University of Oxford, Wolfson College

March 26, 2012

Center for Urban History, Lviv

Seminar held at the Center for Urban History, where Jan Fellerer, this year's Resident Scholar, presented his research.

Late 19th-century Lviv was an exceptionally polyglot place. Ukrainian, Polish, Yiddish and, to some extent, German were in regular use in speech, with a number of further languages employed in writing. Lviv’s multilingualism implied some day-to-day functioning as speakers of the various languages did inevitably come into direct contact with each other. This is easily forgotten given the ever-growing national tensions in the city since the 1860s. The talk aims at illustrating possible ways of reconstructing the co-existence of various languages in one city.

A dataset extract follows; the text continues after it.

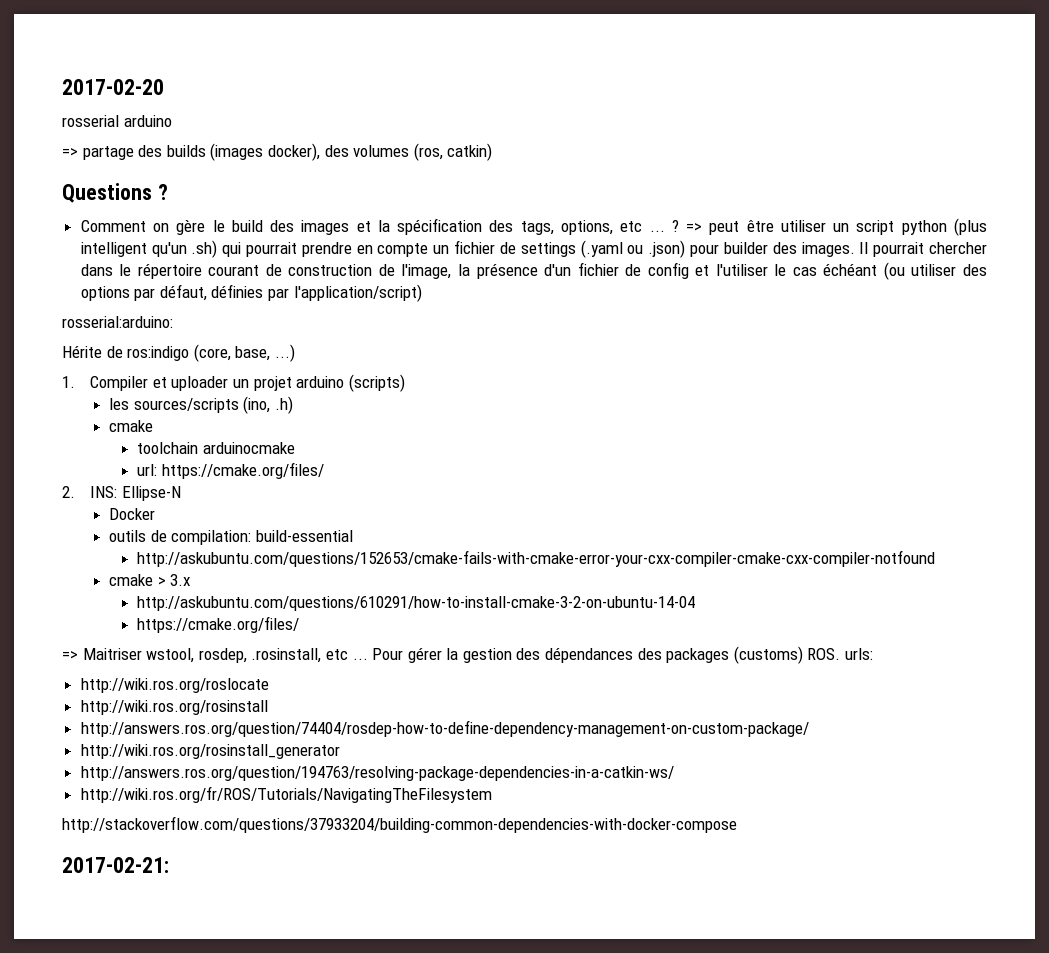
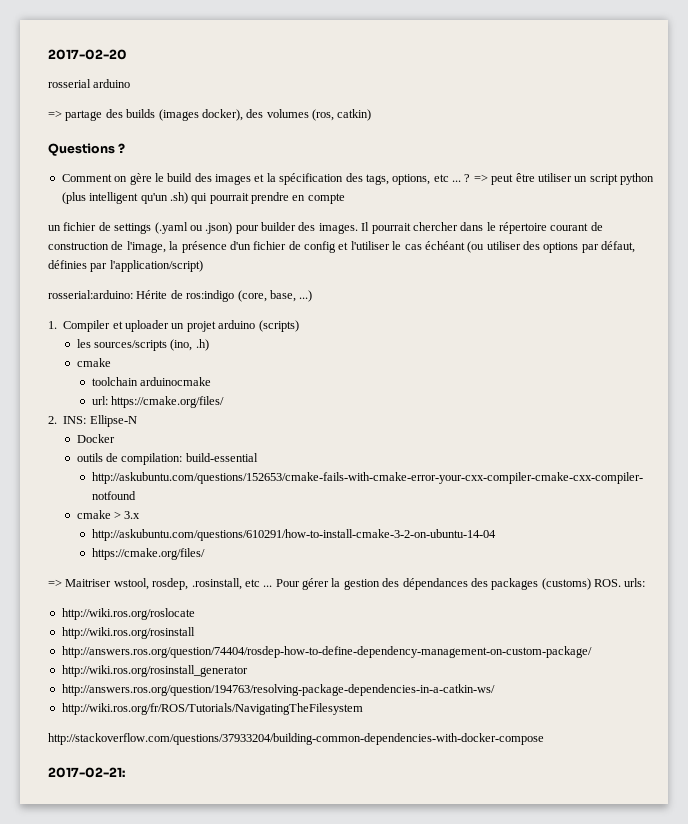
(429, 250) none -> (345, 198) //
(173, 322) // -> (133, 294) none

Some judicial records were examined in more detail to see whether they offer a privileged vantage point to understand the workings of multilingualism in Lviv between ca. 1867 and 1914.

Jan Fellerer 

graduated in Slavonic Philology from the University of Vienna in 1995. After a few years at the Department of Slavonic Philology at the University of Basel, where he received his doctorate in 1999, Jan Fellerer took up the post of University Lecturer in non-Russian Slavonic Languages at the University of Oxford, Wolfson College. Jan Fellerer’s main research interests lie in the field of Polish, Czech and Ukrainian linguistics and philology with special reference to the modern period from the late 18th century to the present day. He has published widely on Slavonic syntax, aspects of the history of Polish, Czech and Ukrainian, discourse analysis, language contact and historical sociolinguistics, including a book on multilingualism in 19th-century Galicia and an edited volume on discourses of resistance in the late Habsburg Monarchy.